Suppose you have n versions [1, 2, ..., n] and you want to find out the first bad one, which causes all the following ones to be bad.You are given an API bool isBadVersion(version) which will return whether version is bad. Implement a function to find the first bad version. You should minimize the number of calls to the API.

To get better clarity lets look at an example.Lets assume we have 10 versions which means in this case n=10;Lets also assume that we have this following results

isBadVersion(3); // => false
isBadVersion(5); // => true
isBadVersion(4); // => true

This clearly tells that starting from 4 all the versions are bad.So our output should be 4 which is the first bad version.
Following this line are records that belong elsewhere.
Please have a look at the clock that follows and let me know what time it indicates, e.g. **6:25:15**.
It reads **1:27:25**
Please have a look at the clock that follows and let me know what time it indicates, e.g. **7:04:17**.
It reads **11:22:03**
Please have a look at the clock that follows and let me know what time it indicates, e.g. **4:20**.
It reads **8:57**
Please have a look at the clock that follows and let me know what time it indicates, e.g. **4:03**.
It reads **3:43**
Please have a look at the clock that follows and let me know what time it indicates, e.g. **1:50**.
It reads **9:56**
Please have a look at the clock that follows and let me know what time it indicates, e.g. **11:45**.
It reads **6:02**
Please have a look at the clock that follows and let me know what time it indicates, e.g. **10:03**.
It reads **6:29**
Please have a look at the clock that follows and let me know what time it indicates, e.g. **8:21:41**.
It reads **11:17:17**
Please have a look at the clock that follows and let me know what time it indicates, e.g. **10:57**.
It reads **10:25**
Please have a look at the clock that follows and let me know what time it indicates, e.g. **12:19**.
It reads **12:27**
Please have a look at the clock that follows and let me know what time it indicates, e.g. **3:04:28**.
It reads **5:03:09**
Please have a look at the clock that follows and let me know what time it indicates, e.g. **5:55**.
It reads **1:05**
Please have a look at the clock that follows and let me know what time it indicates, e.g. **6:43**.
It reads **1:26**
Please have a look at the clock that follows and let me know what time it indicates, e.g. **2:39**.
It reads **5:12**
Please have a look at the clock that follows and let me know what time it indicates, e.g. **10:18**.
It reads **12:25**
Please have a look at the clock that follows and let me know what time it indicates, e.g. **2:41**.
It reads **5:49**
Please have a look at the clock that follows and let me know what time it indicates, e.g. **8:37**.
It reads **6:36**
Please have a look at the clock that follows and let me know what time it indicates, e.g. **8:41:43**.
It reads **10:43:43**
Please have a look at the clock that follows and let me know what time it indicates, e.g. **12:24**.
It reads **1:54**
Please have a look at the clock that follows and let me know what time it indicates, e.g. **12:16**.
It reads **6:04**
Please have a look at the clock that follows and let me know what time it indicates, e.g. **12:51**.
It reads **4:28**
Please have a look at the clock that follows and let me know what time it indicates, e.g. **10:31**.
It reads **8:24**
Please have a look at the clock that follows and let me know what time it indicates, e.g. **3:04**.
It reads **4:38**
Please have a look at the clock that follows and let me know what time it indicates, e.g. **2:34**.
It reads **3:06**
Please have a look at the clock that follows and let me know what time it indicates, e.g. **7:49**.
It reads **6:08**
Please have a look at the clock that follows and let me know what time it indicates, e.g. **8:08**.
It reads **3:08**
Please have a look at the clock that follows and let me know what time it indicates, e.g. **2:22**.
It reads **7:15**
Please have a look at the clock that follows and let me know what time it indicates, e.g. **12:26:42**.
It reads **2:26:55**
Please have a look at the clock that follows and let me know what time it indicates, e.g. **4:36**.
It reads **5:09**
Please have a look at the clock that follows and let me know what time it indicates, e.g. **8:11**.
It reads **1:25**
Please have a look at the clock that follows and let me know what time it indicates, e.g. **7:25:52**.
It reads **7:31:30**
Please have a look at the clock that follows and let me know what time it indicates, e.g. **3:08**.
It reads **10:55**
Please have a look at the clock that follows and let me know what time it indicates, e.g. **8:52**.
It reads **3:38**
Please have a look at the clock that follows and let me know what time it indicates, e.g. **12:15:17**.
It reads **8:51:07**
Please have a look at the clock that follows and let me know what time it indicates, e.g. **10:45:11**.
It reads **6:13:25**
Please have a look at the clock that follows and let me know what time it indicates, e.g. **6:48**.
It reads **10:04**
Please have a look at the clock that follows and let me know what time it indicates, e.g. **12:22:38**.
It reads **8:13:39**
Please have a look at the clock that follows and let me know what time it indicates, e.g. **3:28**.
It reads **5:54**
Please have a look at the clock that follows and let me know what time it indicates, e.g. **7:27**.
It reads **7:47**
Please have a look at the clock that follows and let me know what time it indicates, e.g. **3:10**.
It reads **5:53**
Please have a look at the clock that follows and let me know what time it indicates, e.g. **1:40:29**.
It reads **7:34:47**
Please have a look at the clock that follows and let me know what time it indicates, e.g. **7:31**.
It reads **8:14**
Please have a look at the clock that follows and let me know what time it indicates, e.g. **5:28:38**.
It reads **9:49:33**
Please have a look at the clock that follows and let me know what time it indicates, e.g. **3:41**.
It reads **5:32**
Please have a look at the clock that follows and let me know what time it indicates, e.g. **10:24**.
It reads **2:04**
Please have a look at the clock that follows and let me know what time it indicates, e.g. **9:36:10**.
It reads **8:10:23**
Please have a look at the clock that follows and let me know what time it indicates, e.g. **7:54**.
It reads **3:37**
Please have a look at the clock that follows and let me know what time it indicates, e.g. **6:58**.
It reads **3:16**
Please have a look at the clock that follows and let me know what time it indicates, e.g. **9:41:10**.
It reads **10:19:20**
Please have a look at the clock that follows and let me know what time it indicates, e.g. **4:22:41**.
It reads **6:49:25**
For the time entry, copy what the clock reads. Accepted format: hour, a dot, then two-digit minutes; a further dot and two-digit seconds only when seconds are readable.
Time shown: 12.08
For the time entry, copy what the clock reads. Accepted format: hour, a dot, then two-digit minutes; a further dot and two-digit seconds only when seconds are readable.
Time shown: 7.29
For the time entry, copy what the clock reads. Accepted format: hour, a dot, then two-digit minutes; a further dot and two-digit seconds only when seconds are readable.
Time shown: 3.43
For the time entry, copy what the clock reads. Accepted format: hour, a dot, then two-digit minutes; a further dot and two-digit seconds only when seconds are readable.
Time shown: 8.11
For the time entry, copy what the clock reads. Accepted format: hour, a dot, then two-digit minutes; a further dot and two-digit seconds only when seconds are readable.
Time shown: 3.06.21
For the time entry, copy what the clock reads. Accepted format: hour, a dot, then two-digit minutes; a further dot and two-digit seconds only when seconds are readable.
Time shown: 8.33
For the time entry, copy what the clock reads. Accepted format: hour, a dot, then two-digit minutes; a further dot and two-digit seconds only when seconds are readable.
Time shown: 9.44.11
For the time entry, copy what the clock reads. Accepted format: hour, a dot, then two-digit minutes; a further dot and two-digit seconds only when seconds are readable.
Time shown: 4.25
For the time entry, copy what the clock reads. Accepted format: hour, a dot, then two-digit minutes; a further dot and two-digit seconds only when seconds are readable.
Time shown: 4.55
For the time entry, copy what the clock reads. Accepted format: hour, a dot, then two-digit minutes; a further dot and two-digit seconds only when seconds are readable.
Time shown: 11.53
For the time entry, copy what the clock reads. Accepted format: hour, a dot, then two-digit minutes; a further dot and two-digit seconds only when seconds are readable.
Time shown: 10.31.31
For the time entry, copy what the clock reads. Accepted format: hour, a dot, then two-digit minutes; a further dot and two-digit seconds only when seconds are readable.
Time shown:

Now that we are clear with what we have to achieve lets device an approach to solve this.Yes we can easily solve this by looping from 0 to n and running isBadVersion api for each of those.But that would turn out to be expensive and it can lead up to atmost n calls of our api.So lets analyze what do we have so far.We have an array of integers and it has versions which starts from [1,2,...n].

Yes you guessed it right.The array is sorted in ascending order.So now the problem boils down to finding an element from sorted array.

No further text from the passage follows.